In this task you are given n lines, and have to answer a total of q queries of three types.

• 1. Activate line with index i. It is guaranteed that the line is inactive.
• 2. Deactivate line with index i. It is guaranteed that the line is active.
• 3. What is the lowest value any active line has at a given x-coordinate? The value of line i at point x is f_{i}(x) = a_{i} x + b_{i}. It is guaranteed at least one line is active.

Initially all lines are inactive.

Input

The first line contains two integers n, q: the number of lines and the number of queries.
the second line contains n integers a_1, \dots, a_n.
the third line contains n intergets b_1, \dots, b_n.

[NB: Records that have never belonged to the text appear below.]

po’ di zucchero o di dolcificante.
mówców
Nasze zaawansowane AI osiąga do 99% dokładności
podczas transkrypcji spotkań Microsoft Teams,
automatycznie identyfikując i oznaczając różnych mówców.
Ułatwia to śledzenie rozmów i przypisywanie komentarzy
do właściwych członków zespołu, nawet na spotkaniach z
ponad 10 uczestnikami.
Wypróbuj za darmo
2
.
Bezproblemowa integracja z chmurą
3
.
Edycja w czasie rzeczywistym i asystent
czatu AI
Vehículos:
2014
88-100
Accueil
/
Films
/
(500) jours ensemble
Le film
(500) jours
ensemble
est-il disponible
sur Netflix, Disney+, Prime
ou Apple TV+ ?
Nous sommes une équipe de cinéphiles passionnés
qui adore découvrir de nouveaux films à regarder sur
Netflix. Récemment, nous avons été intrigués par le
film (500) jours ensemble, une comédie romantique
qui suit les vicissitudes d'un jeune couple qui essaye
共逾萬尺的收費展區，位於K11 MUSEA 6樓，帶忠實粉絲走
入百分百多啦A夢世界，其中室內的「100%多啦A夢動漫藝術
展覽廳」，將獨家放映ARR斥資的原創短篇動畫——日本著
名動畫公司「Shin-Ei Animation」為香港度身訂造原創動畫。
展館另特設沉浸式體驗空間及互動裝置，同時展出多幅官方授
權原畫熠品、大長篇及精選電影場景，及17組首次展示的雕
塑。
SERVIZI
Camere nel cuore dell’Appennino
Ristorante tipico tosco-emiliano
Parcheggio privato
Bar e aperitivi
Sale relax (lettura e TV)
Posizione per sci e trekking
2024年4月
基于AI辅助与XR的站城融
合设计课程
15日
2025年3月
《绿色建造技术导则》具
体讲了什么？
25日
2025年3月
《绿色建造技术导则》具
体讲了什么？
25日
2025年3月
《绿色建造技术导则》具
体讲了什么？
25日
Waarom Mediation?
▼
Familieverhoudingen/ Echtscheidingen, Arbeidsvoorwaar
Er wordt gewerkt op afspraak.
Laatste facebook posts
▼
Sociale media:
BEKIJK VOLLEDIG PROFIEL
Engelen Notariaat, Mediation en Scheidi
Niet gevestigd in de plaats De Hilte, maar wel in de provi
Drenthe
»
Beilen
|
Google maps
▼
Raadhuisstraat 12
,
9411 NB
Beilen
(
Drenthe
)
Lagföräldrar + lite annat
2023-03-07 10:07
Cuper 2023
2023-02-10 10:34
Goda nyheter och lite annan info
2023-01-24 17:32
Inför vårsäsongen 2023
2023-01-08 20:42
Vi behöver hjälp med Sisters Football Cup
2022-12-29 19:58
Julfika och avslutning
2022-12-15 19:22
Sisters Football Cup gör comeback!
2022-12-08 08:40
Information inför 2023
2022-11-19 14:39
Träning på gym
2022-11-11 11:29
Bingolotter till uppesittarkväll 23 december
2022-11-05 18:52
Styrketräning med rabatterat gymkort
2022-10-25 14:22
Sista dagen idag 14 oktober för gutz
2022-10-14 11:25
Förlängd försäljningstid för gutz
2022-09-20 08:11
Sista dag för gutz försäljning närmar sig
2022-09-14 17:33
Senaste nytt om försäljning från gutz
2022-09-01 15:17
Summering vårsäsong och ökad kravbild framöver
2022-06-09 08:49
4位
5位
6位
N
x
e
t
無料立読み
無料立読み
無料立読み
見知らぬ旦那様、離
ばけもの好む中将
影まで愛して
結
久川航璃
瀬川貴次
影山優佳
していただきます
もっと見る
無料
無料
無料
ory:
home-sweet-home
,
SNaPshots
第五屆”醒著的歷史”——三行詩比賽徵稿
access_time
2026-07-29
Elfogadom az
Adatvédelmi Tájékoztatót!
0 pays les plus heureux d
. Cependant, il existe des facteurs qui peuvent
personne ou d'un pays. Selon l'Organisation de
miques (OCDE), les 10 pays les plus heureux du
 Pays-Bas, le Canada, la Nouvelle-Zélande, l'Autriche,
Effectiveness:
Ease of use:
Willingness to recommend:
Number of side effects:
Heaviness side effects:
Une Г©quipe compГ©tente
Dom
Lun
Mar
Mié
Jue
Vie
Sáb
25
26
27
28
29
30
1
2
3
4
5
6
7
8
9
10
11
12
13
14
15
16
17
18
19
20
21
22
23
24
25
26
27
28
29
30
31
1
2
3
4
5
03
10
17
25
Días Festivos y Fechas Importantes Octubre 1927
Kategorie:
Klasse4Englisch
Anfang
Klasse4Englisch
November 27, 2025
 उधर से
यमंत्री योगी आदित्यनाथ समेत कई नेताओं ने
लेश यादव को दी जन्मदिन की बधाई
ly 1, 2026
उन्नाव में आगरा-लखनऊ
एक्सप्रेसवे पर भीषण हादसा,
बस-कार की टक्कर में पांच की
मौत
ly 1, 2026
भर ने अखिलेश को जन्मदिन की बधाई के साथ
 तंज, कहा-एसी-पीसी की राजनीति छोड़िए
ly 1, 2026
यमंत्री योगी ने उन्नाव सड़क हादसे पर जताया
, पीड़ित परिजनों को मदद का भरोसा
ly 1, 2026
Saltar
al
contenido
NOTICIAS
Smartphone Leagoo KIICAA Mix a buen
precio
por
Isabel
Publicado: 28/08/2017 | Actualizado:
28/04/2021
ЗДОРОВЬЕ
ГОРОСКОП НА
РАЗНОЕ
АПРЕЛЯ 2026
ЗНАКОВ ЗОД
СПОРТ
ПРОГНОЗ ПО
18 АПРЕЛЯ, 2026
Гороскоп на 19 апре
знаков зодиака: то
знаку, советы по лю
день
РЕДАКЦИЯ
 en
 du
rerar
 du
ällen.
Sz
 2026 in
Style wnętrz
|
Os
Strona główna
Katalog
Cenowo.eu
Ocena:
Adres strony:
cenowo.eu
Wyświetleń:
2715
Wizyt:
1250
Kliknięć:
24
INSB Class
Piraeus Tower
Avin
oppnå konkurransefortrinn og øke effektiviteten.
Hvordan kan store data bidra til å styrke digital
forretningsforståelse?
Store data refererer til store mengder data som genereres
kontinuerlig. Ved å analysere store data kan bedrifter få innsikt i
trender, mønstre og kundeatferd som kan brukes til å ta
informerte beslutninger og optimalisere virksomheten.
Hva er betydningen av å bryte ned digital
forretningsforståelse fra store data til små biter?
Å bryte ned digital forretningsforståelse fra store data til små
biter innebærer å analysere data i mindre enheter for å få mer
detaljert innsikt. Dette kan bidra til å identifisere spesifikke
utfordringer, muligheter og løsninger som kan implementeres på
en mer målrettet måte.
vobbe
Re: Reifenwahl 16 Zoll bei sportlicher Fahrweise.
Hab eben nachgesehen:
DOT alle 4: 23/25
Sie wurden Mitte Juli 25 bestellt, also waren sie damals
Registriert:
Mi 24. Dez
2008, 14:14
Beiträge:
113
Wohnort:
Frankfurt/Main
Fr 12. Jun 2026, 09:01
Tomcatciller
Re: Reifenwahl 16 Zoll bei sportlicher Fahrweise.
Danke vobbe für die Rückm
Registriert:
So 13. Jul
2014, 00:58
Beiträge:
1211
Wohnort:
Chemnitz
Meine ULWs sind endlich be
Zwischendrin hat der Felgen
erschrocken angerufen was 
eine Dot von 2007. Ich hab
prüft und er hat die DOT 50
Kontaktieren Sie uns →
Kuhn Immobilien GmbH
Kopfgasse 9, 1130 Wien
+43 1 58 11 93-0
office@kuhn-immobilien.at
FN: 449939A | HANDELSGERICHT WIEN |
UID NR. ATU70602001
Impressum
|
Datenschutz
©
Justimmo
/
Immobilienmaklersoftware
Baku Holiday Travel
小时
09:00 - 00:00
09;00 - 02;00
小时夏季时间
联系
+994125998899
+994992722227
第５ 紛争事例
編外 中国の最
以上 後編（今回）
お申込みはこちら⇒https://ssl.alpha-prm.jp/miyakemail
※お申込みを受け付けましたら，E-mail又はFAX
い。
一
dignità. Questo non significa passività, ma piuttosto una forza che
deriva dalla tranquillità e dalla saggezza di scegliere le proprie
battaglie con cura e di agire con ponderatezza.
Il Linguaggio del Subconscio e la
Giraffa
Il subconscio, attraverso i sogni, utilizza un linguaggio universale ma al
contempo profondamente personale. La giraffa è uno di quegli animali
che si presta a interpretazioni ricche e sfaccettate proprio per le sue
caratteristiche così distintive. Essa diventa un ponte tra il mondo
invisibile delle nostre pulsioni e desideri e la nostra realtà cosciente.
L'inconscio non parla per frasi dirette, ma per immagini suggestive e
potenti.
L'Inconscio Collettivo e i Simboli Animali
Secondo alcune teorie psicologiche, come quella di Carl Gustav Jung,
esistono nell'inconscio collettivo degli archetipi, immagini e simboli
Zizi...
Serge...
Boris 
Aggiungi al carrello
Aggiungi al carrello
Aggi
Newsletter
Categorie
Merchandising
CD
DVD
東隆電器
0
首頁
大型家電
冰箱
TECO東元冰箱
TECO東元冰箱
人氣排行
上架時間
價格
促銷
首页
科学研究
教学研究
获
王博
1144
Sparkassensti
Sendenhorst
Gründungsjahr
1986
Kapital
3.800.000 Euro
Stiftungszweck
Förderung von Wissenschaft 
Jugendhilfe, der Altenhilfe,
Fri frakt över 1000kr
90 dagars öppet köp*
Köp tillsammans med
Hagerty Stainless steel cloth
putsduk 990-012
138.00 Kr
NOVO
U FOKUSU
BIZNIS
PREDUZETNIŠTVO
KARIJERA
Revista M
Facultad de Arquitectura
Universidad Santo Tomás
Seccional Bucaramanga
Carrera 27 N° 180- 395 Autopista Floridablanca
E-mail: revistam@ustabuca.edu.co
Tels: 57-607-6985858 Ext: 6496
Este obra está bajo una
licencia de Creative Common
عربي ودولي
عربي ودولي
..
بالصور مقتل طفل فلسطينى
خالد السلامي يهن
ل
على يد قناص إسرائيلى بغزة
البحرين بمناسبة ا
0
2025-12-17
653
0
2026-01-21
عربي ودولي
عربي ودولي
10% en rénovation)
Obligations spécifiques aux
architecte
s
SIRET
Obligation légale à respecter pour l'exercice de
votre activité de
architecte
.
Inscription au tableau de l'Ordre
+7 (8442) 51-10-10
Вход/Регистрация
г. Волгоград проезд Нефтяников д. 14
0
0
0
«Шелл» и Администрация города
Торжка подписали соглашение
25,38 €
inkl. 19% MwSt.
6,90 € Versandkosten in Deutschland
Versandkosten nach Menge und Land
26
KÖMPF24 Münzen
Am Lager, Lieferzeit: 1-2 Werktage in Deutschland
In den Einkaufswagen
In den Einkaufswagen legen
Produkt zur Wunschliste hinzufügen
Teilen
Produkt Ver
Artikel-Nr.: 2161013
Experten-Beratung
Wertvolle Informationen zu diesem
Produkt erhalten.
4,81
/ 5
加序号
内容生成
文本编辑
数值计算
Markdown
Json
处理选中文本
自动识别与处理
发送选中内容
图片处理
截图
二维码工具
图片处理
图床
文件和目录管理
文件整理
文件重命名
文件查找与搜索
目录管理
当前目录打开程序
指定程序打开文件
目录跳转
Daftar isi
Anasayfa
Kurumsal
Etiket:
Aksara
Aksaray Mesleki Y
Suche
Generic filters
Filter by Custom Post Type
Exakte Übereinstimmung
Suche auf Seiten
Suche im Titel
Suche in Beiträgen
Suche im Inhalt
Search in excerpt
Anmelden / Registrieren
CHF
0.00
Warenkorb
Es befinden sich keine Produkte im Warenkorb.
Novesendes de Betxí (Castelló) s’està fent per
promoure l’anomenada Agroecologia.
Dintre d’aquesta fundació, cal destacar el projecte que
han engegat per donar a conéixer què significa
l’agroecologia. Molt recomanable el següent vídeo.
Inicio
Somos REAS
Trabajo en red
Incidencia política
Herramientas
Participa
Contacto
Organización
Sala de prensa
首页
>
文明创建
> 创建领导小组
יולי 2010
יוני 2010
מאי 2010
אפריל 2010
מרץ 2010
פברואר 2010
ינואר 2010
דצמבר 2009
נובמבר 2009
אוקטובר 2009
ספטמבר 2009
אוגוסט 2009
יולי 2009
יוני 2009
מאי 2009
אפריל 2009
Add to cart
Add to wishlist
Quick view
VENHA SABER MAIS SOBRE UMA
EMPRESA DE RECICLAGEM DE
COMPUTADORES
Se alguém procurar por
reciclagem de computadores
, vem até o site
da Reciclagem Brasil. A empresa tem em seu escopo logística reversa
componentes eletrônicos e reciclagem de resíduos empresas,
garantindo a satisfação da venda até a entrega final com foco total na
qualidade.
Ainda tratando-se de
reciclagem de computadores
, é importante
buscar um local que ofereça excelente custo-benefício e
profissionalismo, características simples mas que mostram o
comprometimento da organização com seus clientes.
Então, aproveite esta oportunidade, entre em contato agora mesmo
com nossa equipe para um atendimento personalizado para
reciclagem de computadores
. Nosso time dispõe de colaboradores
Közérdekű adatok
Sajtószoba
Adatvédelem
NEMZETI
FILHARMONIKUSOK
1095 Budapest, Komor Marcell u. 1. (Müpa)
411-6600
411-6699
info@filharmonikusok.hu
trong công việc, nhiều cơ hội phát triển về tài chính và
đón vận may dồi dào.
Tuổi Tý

q lines follow, describing the queries. Each line contains two integers t v: The query is of type t. If t = 1 or t = 2, i = v. If t = 3, x = v.

Output

Output the answer to each query of type 3.

Constraints

• 1 \leq n, q \leq 4 \cdot 10^{5}
• -10^9 \leq x, a, b \leq 10^{9}
• 1 \leq i \leq n

Example

Input:

4 12
-1 -2 0 -1
-18 13 4 -14
1 1
3 9
2 1
1 2
3 7
1 4
1 3
1 1
2 1
3 -4
3 10
3 -9

Output:

-27 -1 -10 -24 -5